⑤現在はe-ライブラリ等の「一方通行」のオンライン学習を案内するに留まっているが、今後、配慮が必要な世帯に対してPC等やネット端末を貸与した以降は「リアルタイムで双方向」のホームルームやオンライン授業を行うのか。

 

⑥分散登校によって、登校するグループと自宅学習するグループにわかれると思うが、自宅学習となるグループに対して「オンライン授業を含めたオンライン授業」を行うという理解でよいか。
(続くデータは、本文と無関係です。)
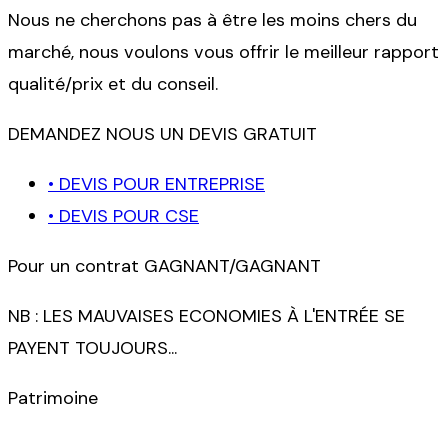
Nous ne cherchons pas à être les moins chers du
marché, nous voulons vous offrir le meilleur rapport
qualité/prix et du conseil.
DEMANDEZ NOUS UN DEVIS GRATUIT
• DEVIS POUR ENTREPRISE
• DEVIS POUR CSE
Pour un contrat GAGNANT/GAGNANT
NB : LES MAUVAISES ECONOMIES À L'ENTRÉE SE
PAYENT TOUJOURS...
Patrimoine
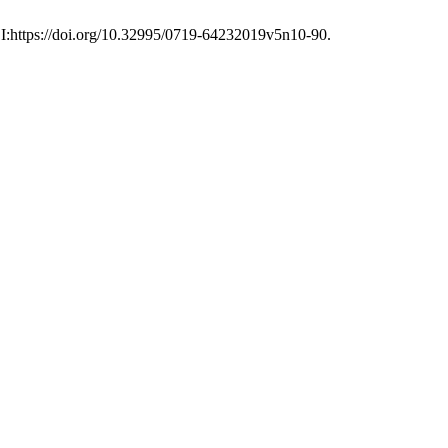
OI:https://doi.org/10.32995/0719-64232019v5n10-90.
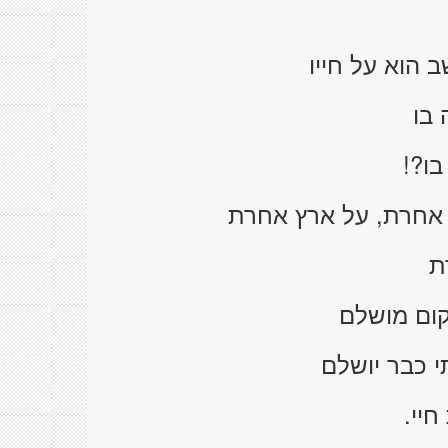
ב הוא על חייו
בו
ו?!
 אחרת, על ארץ אחרת
ת
קום מושלם
 כבר יושלם
חיי.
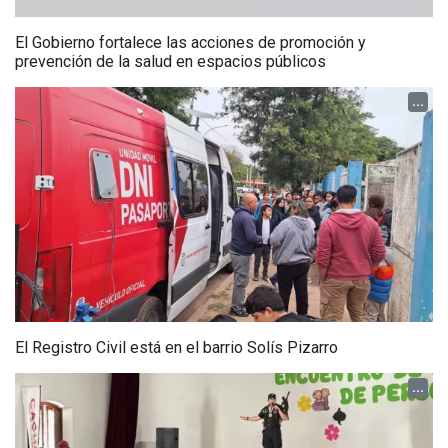
El Gobierno fortalece las acciones de promoción y
prevención de la salud en espacios públicos
...
El Registro Civil está en el barrio Solís Pizarro
...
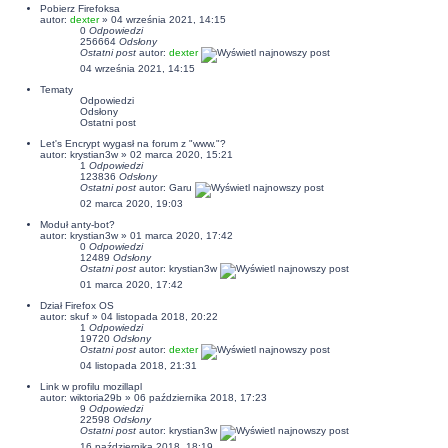
Pobierz Firefoksa
autor:
dexter
» 04 września 2021, 14:15
0
Odpowiedzi
256664
Odsłony
Ostatni post
autor:
dexter
04 września 2021, 14:15
Tematy
Odpowiedzi
Odsłony
Ostatni post
Let's Encrypt wygasł na forum z "www."?
autor:
krystian3w
» 02 marca 2020, 15:21
1
Odpowiedzi
123836
Odsłony
Ostatni post
autor:
Garu
02 marca 2020, 19:03
Moduł anty-bot?
autor:
krystian3w
» 01 marca 2020, 17:42
0
Odpowiedzi
12489
Odsłony
Ostatni post
autor:
krystian3w
01 marca 2020, 17:42
Dział Firefox OS
autor:
skuf
» 04 listopada 2018, 20:22
1
Odpowiedzi
19720
Odsłony
Ostatni post
autor:
dexter
04 listopada 2018, 21:31
Link w profilu mozillapl
autor:
wiktoria29b
» 06 października 2018, 17:23
9
Odpowiedzi
22598
Odsłony
Ostatni post
autor:
krystian3w
16 października 2018, 18:19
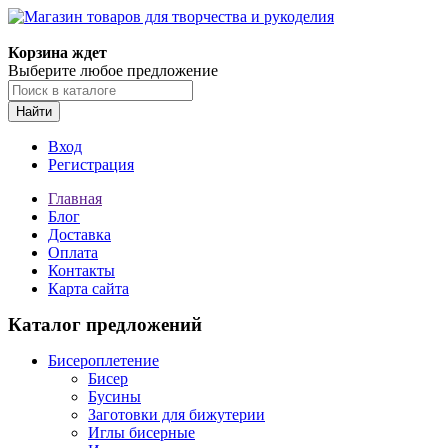
Магазин товаров для творчества и рукоделия
Корзина ждет
Выберите любое предложение
Найти
Вход
Регистрация
Главная
Блог
Доставка
Оплата
Контакты
Карта сайта
Каталог предложений
Бисероплетение
Бисер
Бусины
Заготовки для бижутерии
Иглы бисерные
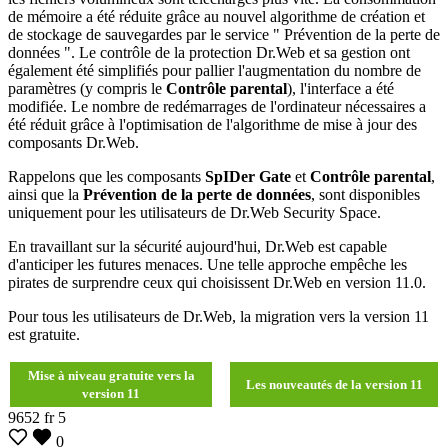
de mémoire a été réduite grâce au nouvel algorithme de création et
de stockage de sauvegardes par le service " Prévention de la perte de
données ". Le contrôle de la protection Dr.Web et sa gestion ont
également été simplifiés pour pallier l'augmentation du nombre de
paramètres (y compris le
Contrôle parental
), l'interface a été
modifiée. Le nombre de redémarrages de l'ordinateur nécessaires a
été réduit grâce à l'optimisation de l'algorithme de mise à jour des
composants Dr.Web.
Rappelons que les composants
SpIDer Gate
et
Contrôle parental
,
ainsi que la
Prévention de la perte de données
, sont disponibles
uniquement pour les utilisateurs de Dr.Web Security Space.
En travaillant sur la sécurité aujourd'hui, Dr.Web est capable
d'anticiper les futures menaces. Une telle approche empêche les
pirates de surprendre ceux qui choisissent Dr.Web en version 11.0.
Pour tous les utilisateurs de Dr.Web, la migration vers la version 11
est gratuite.
Mise à niveau gratuite vers la
Les nouveautés de la version 11
version 11
9652
fr
5
0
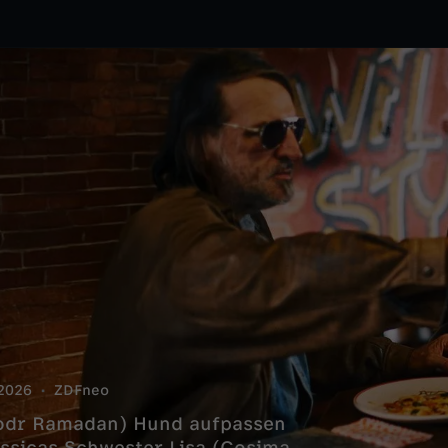
2026
ZDFneo
Khodr Ramadan) Hund aufpassen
そうではなくて、第2波等により休校した場合にのみ「オンライン授業を含めたオンライン授業」を行うのか。

 

(14)放課後児童クラブについて

 

①分散登校を開始すると、放課後児童クラブが過密になることが予期されるが、感染症対策(生徒同士2m等)に万全を期すことができるのか(感染症対策の取り組みを示してほしい)。

 

②放課後児童クラブにおける原則閉所(一部、例外を設ける)は学校再開以降も継続されるのか。

 

③一部例外として「保護者が医療従事者、介護などに勤務している家庭」と「その他」に該当する児童は預かる、という対応を講じているが、「その他」についての基準が曖昧であり、保護者が「その他」と申し出すれば、申し出した全てのご家庭が保育所や放課後児童クラブ等を利用できる実態がある。学校再開以降、放課後児童クラブへの児童が増えることが想定されるなかで、松戸市として「その他」について利用の可否を判定する公平な基準を策定し、その基準をもとに市が判定し、その結果を市が保護者に連絡する考えはないか。

 

④学校においては分散方式による登校が検討されているが、学童においても学校の分散登校に準じて、グループ化し分散(空き教室や空き物件を確保し、2mの間隔を確保する)する考えはないか。

 

※1 5月15日時点の10万人当たりの新規感染者数。北海道1.68人、東京1.44人、神奈川0.95人、大阪0.78人、埼玉0.78人、千葉0.32人。